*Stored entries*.
_ _ _ _ _ _ _
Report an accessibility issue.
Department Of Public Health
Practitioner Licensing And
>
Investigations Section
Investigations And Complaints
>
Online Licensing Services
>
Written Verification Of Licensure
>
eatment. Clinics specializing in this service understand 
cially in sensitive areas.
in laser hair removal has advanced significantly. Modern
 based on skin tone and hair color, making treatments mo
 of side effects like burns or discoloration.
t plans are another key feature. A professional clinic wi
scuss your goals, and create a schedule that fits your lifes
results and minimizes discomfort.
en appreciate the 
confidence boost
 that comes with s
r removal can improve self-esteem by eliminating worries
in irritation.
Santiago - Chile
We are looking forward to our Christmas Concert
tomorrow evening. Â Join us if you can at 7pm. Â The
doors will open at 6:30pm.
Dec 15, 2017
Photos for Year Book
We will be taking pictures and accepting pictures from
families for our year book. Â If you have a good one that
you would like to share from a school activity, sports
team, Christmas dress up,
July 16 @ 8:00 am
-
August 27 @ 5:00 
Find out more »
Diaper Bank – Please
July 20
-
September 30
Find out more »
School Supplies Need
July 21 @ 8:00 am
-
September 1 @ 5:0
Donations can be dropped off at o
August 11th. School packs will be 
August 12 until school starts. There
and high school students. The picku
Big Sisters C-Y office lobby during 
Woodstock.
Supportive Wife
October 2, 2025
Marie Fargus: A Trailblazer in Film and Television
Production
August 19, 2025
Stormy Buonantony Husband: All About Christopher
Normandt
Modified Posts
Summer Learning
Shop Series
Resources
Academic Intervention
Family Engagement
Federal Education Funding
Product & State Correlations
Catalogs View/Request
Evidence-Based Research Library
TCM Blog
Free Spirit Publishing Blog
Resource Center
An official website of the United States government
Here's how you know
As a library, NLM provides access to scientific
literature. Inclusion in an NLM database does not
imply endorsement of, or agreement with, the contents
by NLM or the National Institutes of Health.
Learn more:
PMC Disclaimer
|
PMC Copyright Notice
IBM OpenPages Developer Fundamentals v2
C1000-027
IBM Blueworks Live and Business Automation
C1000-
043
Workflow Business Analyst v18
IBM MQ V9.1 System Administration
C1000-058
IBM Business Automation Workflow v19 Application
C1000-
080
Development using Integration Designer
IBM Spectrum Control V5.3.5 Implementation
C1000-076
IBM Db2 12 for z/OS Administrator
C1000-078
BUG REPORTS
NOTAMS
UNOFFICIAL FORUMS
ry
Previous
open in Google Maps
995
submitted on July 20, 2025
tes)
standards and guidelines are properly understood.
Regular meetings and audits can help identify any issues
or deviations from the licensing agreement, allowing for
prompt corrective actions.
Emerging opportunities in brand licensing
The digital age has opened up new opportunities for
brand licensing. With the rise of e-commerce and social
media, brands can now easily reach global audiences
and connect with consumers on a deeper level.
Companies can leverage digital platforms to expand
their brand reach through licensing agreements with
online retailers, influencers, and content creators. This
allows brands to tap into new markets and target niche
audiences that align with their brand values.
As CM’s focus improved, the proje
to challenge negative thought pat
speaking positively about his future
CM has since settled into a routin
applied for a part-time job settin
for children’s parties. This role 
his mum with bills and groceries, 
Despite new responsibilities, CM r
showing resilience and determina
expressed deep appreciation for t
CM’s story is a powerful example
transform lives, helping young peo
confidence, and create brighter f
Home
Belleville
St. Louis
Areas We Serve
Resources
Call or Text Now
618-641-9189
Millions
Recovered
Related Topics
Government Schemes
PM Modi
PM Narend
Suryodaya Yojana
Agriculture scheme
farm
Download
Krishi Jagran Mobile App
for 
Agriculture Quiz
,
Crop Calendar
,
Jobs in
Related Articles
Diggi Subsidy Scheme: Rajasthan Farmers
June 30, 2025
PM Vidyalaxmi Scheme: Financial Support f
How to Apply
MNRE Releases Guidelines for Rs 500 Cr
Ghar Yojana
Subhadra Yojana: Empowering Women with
_ _ _ _ _ _ _
*HOW TO COMPLETE THIS TASK*. Within the records above, count the lines that contain "reach" and give the number with nothing added.

*RESULT OF THE EXERCISE*. 2